Wednesday, May 30, 2012

Stand your Ground let noone bring you down

Even though there are people in our lives that we love, should we allow them to shame us, make us feel bad, curse at us, bring us down?   I am who I am like it or lump it. You can call me "Ghetto" for standing up for myself that's okay with me. I am strong enough for that are you? I wonder how come it's okay for you to call me names and bring yourself to a degrading level for me expressing my own feelings, yet I am the one that is "ghetto" Shame on you. Just because I love you just because your family, doesn't mean I will ever allow you to control me, or put me down because of your irrationality.

I think its sad that I would fight for you, come together with you, laugh with you, be there if you need me, and yet you think it okay to be that person who bombards me with insults. It's very upsetting to push your insecurities you feel off on to me.
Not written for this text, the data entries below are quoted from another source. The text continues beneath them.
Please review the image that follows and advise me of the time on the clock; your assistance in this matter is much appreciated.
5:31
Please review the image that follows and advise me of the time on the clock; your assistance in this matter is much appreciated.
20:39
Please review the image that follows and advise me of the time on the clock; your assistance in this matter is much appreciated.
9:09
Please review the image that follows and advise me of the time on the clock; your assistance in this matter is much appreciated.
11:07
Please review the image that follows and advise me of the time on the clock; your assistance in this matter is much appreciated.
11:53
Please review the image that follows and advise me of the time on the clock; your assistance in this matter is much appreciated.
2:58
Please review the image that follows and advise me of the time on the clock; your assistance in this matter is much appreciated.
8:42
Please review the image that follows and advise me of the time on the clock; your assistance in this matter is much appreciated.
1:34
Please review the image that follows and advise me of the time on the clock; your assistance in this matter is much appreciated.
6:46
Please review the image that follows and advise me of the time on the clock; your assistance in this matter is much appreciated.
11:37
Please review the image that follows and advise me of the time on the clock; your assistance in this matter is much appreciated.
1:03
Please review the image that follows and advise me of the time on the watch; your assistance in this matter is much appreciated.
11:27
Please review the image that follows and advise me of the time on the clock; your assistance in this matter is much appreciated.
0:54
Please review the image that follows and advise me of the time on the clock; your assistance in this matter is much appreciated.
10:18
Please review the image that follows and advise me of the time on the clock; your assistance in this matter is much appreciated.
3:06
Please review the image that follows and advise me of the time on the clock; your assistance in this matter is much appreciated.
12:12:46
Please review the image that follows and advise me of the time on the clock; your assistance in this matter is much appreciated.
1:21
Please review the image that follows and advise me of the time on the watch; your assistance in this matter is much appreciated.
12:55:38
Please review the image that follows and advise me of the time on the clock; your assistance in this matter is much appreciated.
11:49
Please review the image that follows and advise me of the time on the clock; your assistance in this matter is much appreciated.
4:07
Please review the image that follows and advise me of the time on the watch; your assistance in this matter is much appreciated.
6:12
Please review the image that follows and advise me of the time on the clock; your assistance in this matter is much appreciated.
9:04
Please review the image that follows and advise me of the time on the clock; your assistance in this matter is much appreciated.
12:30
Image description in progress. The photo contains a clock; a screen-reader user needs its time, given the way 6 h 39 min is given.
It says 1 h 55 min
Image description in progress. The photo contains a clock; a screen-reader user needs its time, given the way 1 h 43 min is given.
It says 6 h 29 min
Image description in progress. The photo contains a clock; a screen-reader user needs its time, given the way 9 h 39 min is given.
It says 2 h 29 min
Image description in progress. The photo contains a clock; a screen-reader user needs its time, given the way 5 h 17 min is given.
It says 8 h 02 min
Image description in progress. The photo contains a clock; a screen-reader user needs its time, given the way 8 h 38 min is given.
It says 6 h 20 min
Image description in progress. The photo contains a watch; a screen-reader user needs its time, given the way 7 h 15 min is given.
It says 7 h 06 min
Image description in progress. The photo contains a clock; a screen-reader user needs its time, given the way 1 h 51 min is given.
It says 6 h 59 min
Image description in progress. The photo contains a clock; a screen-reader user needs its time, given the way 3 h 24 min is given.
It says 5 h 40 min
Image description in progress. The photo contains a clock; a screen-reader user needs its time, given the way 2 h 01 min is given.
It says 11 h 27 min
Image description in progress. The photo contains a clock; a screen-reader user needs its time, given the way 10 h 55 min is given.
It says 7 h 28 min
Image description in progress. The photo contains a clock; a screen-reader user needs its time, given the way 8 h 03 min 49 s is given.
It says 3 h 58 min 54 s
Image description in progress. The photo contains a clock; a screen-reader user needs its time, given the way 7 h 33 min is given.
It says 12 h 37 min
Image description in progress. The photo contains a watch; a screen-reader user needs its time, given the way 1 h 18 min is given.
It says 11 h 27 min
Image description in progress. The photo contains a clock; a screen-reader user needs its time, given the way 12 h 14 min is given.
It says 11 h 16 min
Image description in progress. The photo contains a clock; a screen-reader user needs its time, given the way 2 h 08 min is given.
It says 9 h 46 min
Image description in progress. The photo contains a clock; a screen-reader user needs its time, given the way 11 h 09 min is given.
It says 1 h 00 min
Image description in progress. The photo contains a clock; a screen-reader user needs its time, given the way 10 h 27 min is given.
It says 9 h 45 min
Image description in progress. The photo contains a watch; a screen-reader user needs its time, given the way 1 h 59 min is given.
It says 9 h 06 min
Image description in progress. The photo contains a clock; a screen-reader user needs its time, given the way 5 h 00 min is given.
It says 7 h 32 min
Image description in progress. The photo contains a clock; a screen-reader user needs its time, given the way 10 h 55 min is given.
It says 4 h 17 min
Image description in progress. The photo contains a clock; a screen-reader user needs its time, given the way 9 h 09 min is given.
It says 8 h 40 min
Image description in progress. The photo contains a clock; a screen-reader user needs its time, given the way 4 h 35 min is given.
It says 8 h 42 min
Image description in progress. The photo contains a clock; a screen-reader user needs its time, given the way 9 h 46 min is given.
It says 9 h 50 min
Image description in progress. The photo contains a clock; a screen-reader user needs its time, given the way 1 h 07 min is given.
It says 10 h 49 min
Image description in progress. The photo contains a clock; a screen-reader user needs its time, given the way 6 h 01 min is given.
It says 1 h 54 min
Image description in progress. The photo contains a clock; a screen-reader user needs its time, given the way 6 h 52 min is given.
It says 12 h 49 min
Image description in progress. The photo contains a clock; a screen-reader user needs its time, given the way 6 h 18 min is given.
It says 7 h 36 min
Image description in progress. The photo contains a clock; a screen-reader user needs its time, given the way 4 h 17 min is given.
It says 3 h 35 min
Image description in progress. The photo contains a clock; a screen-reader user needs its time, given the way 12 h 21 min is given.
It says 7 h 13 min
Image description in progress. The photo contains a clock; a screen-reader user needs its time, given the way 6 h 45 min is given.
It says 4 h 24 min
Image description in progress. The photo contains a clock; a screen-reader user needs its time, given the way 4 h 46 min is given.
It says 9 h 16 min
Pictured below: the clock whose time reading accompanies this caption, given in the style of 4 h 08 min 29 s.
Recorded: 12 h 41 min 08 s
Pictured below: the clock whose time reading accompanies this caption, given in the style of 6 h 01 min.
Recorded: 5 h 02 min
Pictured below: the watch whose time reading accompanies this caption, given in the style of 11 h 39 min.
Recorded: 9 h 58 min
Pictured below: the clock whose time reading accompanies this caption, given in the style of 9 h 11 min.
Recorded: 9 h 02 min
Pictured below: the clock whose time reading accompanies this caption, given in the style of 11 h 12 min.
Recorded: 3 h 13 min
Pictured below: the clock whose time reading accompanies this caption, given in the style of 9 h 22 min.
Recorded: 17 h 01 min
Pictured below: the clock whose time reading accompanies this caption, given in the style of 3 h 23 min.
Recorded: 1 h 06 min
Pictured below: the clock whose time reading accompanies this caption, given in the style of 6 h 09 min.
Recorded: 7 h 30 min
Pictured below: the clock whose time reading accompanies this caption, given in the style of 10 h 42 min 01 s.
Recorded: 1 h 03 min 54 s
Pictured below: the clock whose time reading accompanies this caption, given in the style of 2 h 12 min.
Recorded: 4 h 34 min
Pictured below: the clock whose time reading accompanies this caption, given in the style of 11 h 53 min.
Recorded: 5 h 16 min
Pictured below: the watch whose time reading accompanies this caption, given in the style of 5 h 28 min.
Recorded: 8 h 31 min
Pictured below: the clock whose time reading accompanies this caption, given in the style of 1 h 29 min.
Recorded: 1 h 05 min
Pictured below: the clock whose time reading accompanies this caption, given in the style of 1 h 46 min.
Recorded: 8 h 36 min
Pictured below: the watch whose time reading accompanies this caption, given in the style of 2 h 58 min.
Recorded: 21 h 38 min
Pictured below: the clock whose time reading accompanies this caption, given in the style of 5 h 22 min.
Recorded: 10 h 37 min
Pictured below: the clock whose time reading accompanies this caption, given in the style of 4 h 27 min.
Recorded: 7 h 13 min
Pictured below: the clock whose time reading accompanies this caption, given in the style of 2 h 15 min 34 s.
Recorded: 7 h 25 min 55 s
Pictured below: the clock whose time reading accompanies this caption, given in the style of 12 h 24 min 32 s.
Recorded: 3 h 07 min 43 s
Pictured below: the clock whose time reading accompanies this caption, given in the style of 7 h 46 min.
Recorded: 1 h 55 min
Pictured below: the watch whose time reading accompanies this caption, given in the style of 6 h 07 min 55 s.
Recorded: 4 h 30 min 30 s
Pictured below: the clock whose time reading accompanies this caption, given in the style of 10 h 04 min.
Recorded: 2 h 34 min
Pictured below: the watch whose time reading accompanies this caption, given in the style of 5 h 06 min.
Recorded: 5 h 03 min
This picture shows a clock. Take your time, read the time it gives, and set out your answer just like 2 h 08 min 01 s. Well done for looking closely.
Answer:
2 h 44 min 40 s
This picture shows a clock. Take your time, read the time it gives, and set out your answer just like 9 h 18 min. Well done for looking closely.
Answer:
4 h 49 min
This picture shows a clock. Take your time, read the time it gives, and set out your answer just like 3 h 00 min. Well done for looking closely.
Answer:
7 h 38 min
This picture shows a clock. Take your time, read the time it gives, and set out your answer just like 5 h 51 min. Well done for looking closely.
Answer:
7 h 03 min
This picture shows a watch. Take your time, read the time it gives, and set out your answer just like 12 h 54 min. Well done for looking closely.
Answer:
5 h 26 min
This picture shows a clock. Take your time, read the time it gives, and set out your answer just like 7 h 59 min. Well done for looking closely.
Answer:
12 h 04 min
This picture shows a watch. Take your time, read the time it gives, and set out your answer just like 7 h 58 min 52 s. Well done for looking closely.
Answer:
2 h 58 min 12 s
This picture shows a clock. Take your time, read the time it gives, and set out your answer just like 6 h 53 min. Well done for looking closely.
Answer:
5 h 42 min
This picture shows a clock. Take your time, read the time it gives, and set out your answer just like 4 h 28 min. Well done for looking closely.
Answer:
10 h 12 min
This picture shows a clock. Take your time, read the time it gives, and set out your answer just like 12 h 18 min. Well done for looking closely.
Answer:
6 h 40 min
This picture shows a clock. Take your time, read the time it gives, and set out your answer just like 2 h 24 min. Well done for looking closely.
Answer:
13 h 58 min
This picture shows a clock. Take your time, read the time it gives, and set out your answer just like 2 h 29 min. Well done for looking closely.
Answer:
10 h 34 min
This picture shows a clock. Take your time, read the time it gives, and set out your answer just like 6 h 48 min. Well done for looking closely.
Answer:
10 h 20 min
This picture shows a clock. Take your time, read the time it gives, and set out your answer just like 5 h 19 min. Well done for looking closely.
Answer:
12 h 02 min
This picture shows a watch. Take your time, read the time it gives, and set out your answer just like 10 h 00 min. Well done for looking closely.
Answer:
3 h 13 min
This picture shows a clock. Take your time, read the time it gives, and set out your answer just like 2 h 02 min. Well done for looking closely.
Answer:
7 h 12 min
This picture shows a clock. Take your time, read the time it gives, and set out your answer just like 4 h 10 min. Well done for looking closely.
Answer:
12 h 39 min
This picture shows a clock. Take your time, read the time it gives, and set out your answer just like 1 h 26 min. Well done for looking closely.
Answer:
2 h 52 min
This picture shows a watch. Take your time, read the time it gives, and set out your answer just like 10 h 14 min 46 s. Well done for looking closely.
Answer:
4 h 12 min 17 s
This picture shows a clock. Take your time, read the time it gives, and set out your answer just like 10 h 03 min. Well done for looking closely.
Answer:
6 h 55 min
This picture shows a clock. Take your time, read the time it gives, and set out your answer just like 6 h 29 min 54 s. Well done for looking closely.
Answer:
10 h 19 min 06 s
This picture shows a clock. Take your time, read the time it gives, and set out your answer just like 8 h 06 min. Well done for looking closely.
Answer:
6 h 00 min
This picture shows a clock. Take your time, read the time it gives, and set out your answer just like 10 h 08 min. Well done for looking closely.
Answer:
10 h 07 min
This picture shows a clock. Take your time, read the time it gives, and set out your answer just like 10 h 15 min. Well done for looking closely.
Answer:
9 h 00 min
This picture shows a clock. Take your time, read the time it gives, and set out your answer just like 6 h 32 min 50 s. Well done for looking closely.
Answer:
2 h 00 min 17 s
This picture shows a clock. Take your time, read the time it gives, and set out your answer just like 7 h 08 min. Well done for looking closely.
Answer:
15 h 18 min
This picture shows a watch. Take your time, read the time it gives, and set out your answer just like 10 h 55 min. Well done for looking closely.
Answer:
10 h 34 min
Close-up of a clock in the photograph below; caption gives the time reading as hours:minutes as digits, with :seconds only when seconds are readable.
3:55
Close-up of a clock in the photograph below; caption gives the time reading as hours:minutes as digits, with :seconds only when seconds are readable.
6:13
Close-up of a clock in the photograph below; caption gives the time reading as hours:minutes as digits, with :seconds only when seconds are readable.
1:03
I am not to blame you are!

I admit my false, I seek help for my troubles, But I am strong, and independent, I will not stand down to anyone, Those are things you should be proud of instead you are no better than enemies who smile in my face then talk behind my back. I am sorry to say that, but You let me down. My friends don't treat me as bad as my own family, you can say what you want but my so called "Ghetto" friends from the place you once lived would jump to my defense, fight fist to fist with my enemies, protect me, where you my own family, could care two glances about things that happen to me. Yet I am the one you want to call when you feel threatened by someone....I no longer will subject myself to your insanity. As much as I am your family, I am my own person first. I will not put up with your swearing, or anger, your insecurities, your delusions of granger. If you can except me for who I am then we can talk but don't try to step on me I never have nor will I ever be someone to lay down and take bull shit just because someone is having a bad day.

Monday, May 28, 2012

The light at the end of the tunnel

I would like to start this post with a deep breath *smiles* I do that only because for so long it felt like air was incapable of reaching my lungs. I struggle with severe depression, High anxiety, Anger issues almost to a point of paralyzing me..Although I take medication and seek treatment, I am not ashamed to say I have limitations. I feel like for so long I let those ailments rule my life. So I have started taking time to figure out who I am what I need, and how to express that without killing someone in the process.

I started therapy a few months back, and I have to say its helps me greatly although sometimes I just go to her and vent I have realized that I have walls built around me so solid and thick its like fort knox, and the anger I displace is from repressed situations in my life. *shocking* <---at least it was to me.  So I am learning new ways to handle it other than blowing my stack and I am feeling a bit refreshed.

Also I have started to recognize where my heart is, right here in my home, something I shy'd away from maybe because I am the what if kinda gal. I am also a runner, So when things get tough or a little frustrating I shut down not just with the man I love but with all my friends too I become a recluse. SOoooo learning that I am taking time to work on my relationship I am lucky to have a man who loves me flaws and all, who has stood by me when I needed someone to bath me after having a double lumpectomy, who when I was sick held my hair back, whos put up with all the ups and downs I have bestowed upon him, I am not saying he is perfect but he is my kind of perfect and for a bit there I think I lost sight of that. I am also very lucky that we have been together for the last 11 years..That takes something.

You know I never thought one person could make you look at your life in a whole new way and My son has really made me do that, I want to be better so he grows up being proud of me as his mother, Last weekend we went to the park and he met a friend who was also 4 who coincidentally was not only born two weeks away from my son in the same month but was also named Joshua..Although his little friend didn't speak very well, My son didn't care and I was proud of him; but what really made me cry was him walking his lil friend Joshua up to us and saying this is my mom and this is my dad, so very proud of us. I want him to always have that feeling about us..He has changed my life. I am continuing to change, continuing to work on myself trying to grow each day a better person. All we can do in this life is keep trying and keep learning.

It's been a long time since I have written, I even started a book that I didn't finish however for everyone who likes reading my blogs I am glad to be back to writing, Perhaps giving you a little bit a smile , or perhaps just a little something to think about.